The large size of the emphysema in our case was another notable peculiarity[3,4]. The diagnosis of pulmonary interstitial emphysema based only on chest x-ray findings is difficult. A CT scan is necessary because it is more sensitive allowing ipsilateral pneumothorax to also be ruled out [3]. The self-expanding air leak process is maintained by mechanical ventilation, which may result in significant expansion over only few hours. Once formed, the air cysts create dead space by compressing adjacent normal lung tissue. In the present case, the escaped air created a giant pulmonary interstitial emphysema in a couple of hours. Gas exchange was initially compromised with a PaO2/FiO2 ratio below 200 for 1 week.
Interstitial air can spontaneously resolve, progress with further air-leak into adjacent space causing, for example, a secondary pneumothorax, or form diffused or localized persistent pulmonary interstitial emphysema in which infection is a reported complication[4]. The main treatments for new-borns are: lateral decubitus positioning, selective intubation or artificial pneumothorax[5,6]. Lobectomy and pneumonectomy are rarely used[7]. The choice between conservative or surgical management of pulmonary interstitial emphysema depends largely on the severity of the condition and the stability of the patient; there are no relevant guidelines. The present case was initially managed by lateral positioning under permissive hypercapnia ventilation leading to spontaneous partial resolution.
Subsequently, the patient was managed safely by chest drainage. CT scan-guided intracavitary drainage of suppurative collections under local anaesthesia was required twice after the first intra-bullae tube withdrawal.
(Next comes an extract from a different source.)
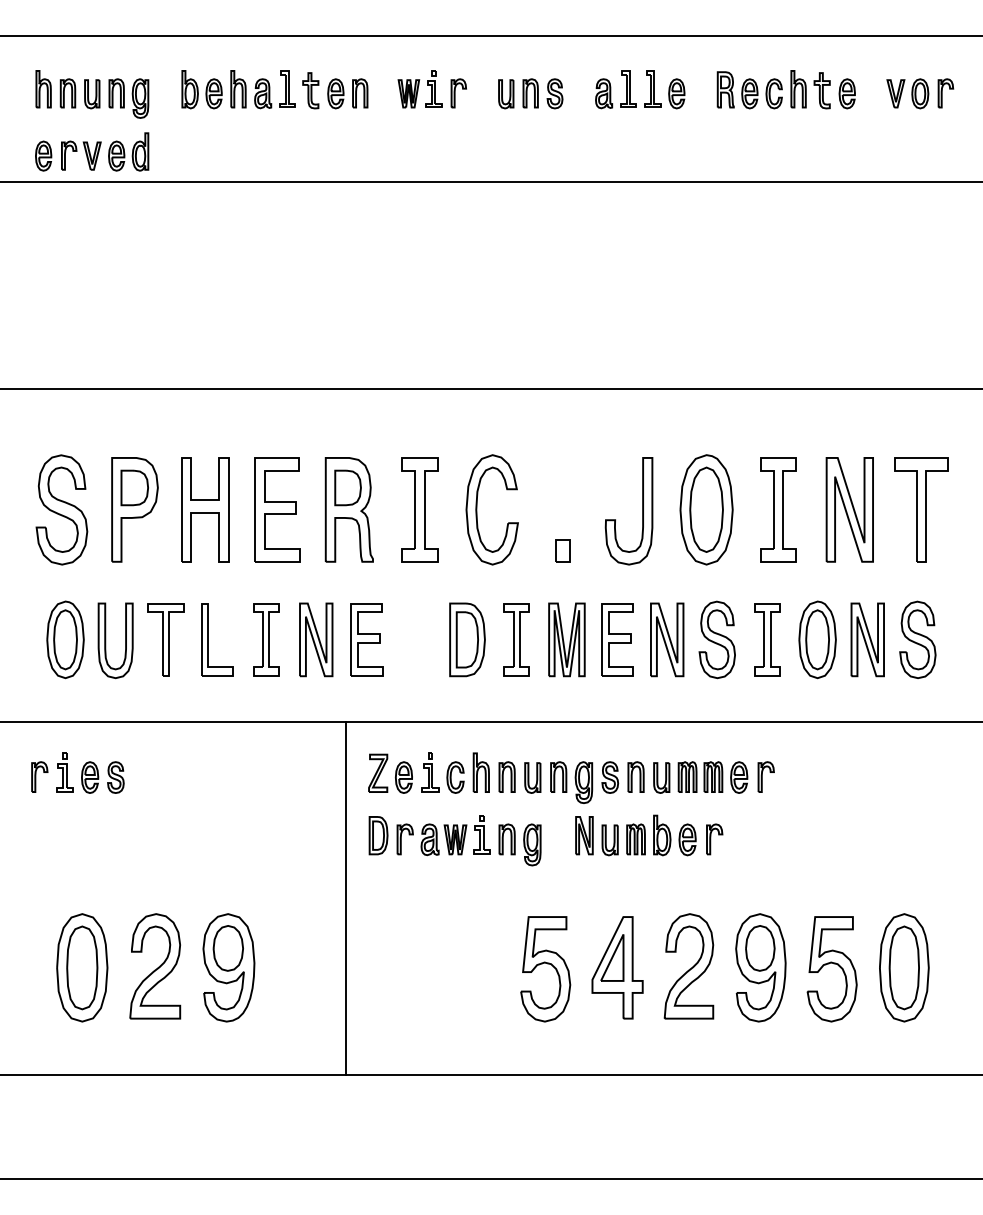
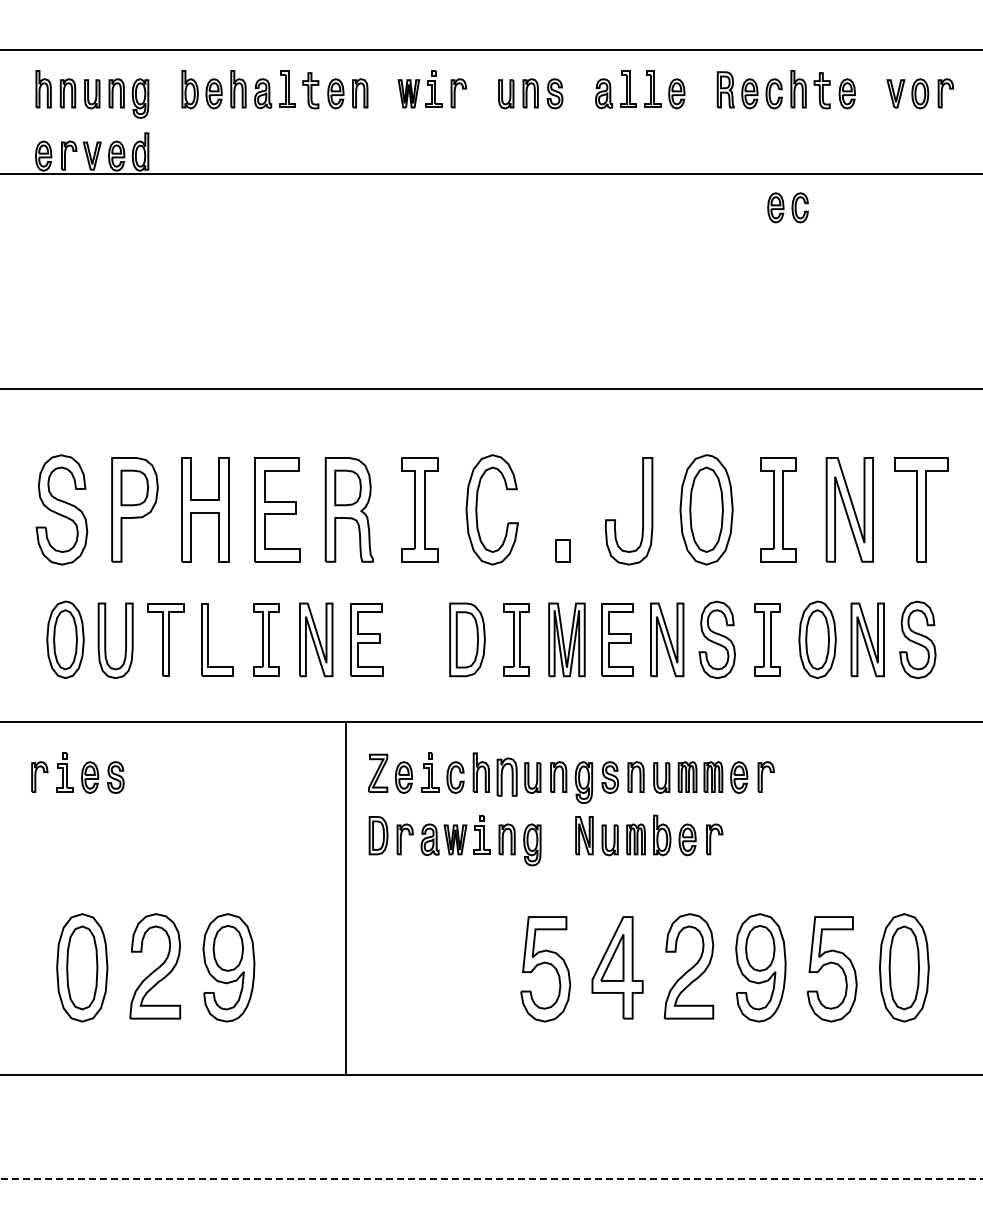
line at (490, 36) position: (490, 36) -> (490, 50)
line at (490, 181) position: (490, 181) -> (490, 173)
part at (787, 207): none -> present
part at (506, 776) size: 18x32 px -> 22x40 px
line at (491, 1178): solid -> dashed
In conclusion, pulmonary interstitial emphysema is a rare ventilatory support-related life-threatening side effect in an acutely ill adult with asthma. Its simultaneous occurrence with four other barotrauma pulmonary conditions is exceptional.
There are few reports on the management of this condition and its clinical sequelae in critically ill adult patients, and thus management and its timing is difficult. Early CT scan-guided intercostal tube thoracostomy could improve outcome and should be tried as a first-line treatment.